** start of Reading passage **

So I am assuming you fix a basis $D_1, \ldots, D_k$ of $NS(X) \otimes_\mathbb{Z} \mathbb{R}$ and for each $D := \sum_j r_jD_j$, you define $[mD] := \sum [mr_j]D_j$.

If this is true, then doesn't your assertion follow from the following geometric fact?

Let $C$ be a full dimensional cone in $\mathbb{R}^k$ and $K$ be the standard cube of length $2$ in $\mathbb{R}^k$ centered at the origin, i.e.

$K := \lbrace\sum_{j=1}^k s_je_j: -1 \leq s_j \leq 1$ for all $j$, $1 \leq j \leq k \rbrace$,

where $e_1, \ldots, e_k$ are unit vectors along the axes. If $v$ belongs to the interior of a full dimensional cone $C$ in $\mathbb{R}^k$, then $mv + K$ also lies in the interior of $C$ for all sufficiently large $m$.

** end of Reading passage **

#### Written instruction A:
Decide whether each statement below agrees with the passage on cones and the cube $K$. Answer yes or no, and quote the deciding words of the passage. (i) The cube $K$ has side length $2$ and is centered at the origin. (ii) The basis $D_1, \ldots, D_k$ is taken in $NS(X) \otimes_\mathbb{Z} \mathbb{Q}$. (iii) The geometric fact assumes that $v$ lies on the boundary of $C$.
#### Written instruction B:
Extend the passage on cones and the cube $K$, beginning after its final sentence.

** start of Raw data **

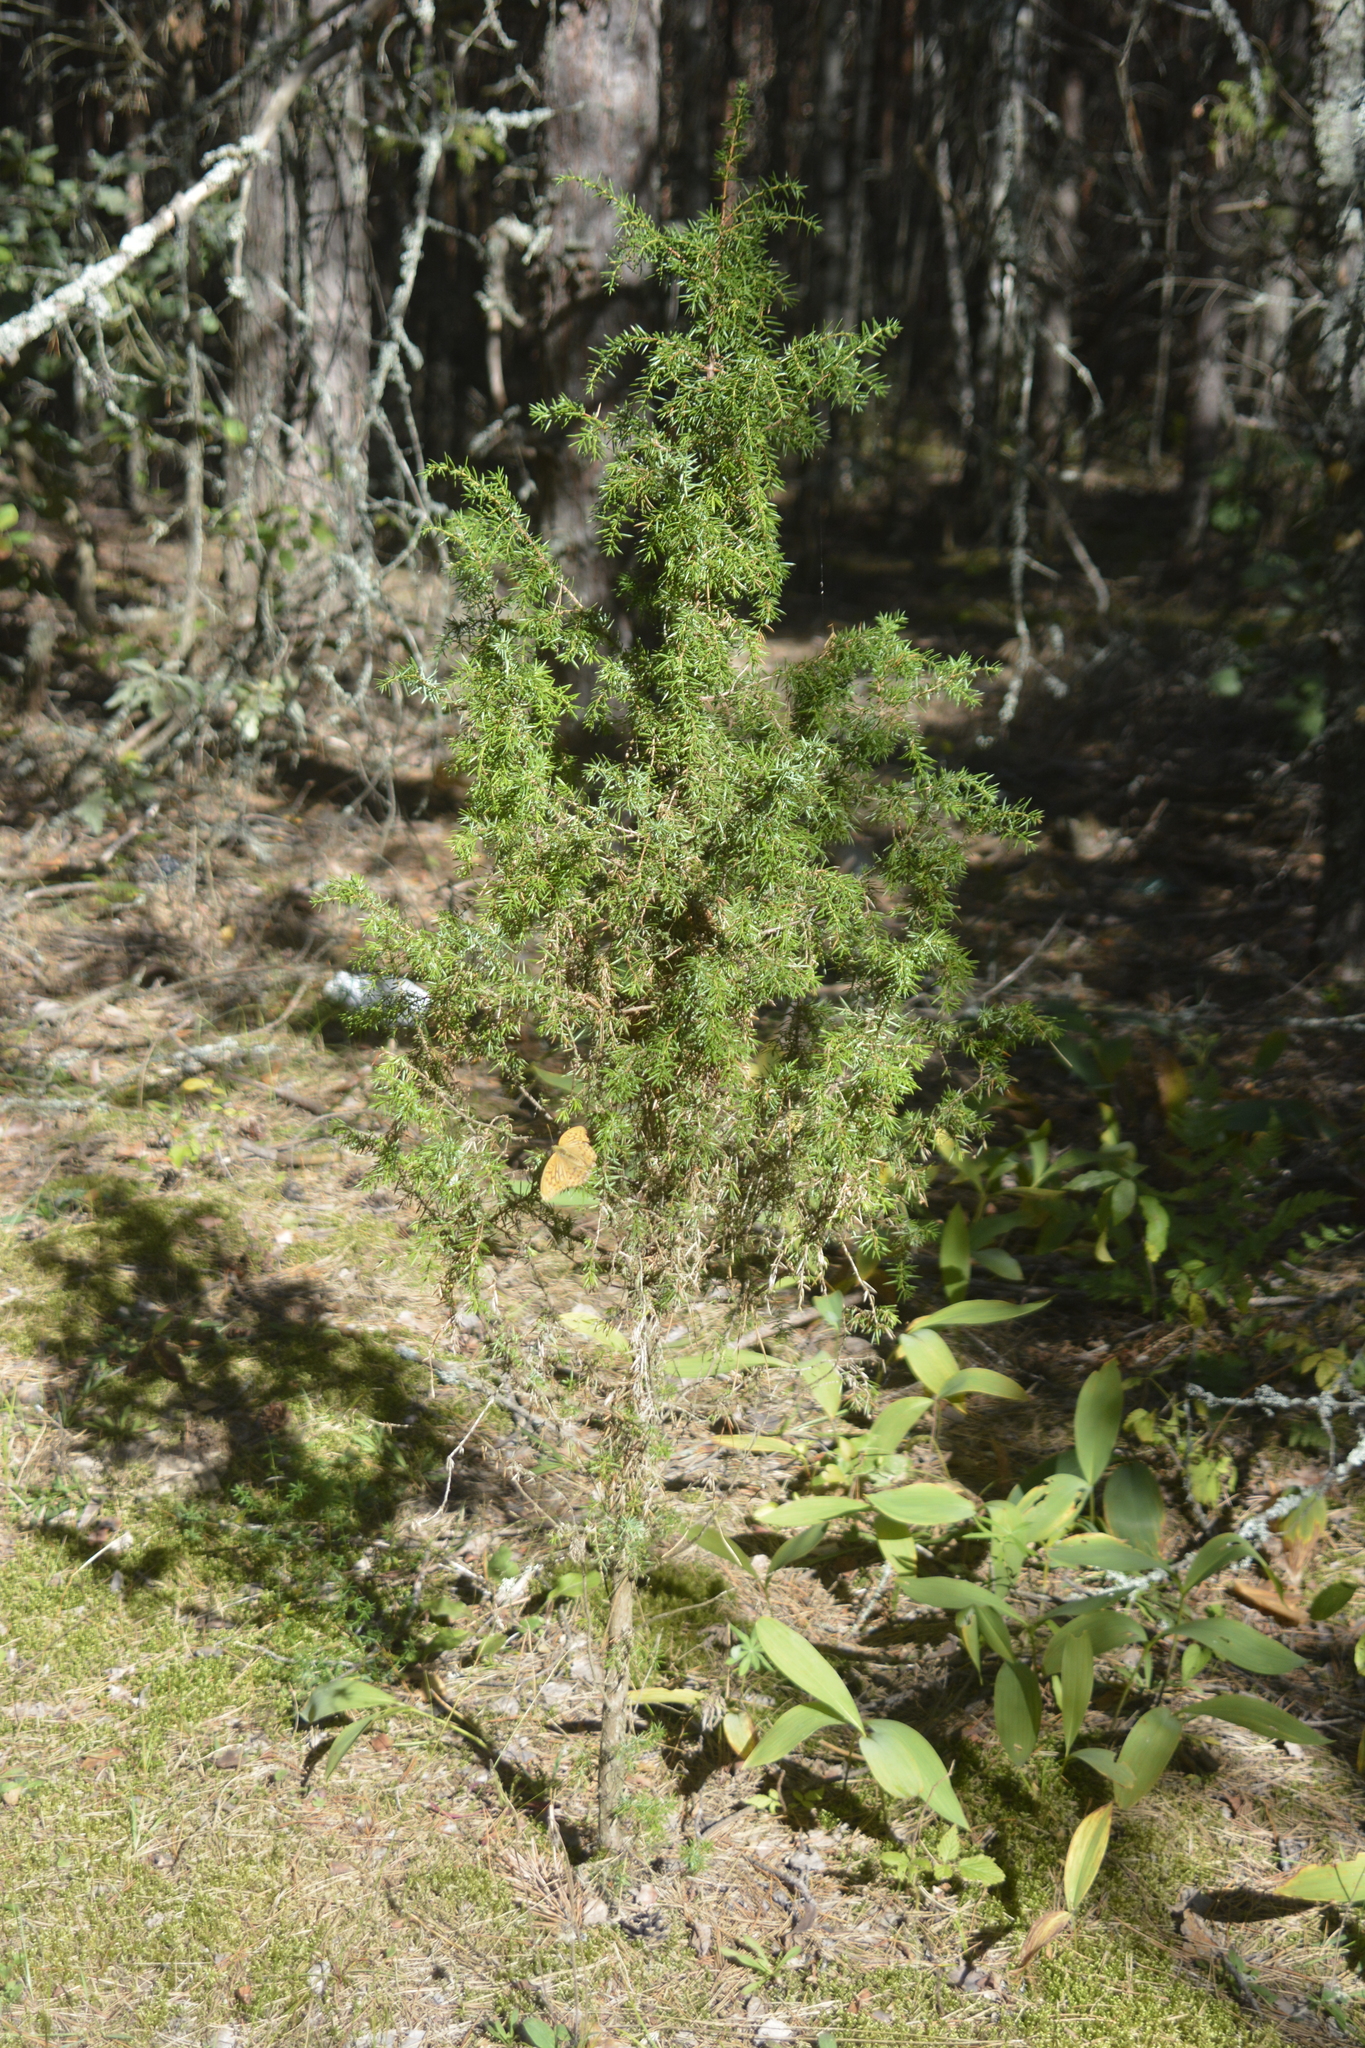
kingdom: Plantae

** end of Raw data **

#### Task response A:
(i) Yes: "the standard cube of length $2$ in $\mathbb{R}^k$ centered at the origin".
(ii) No: "a basis $D_1, \ldots, D_k$ of $NS(X) \otimes_\mathbb{Z} \mathbb{R}$".
(iii) No: "If $v$ belongs to the interior of a full dimensional cone $C$ in $\mathbb{R}^k$".

#### Task response B:
If as your basis you choose ample divisors, then $K$ can be replaced by a cube of length one.

Edit 3: This is my 3rd attempt to give an elementary proof. It is essentially the same proof as in Edits 1 and 2, but with some corrections, and hopefully will be clearer. I hope you see that the idea is very simple and geometrically almost obvious. If it seems complicated, then the fault is in my exposition.

Set Up: Let $D_1, \ldots, D_k$ be ample divisors and $D := \sum_j r_jD_j$ for positive real numbers $r_1, \ldots, r_k$. Also, let $D_j = \sum_{i=1}^N a_{ji} C_i$, for irreducible divisors $C_i$ and integers $a_{ji}$. We want to show that $[mD]$ is very ample for large $m$.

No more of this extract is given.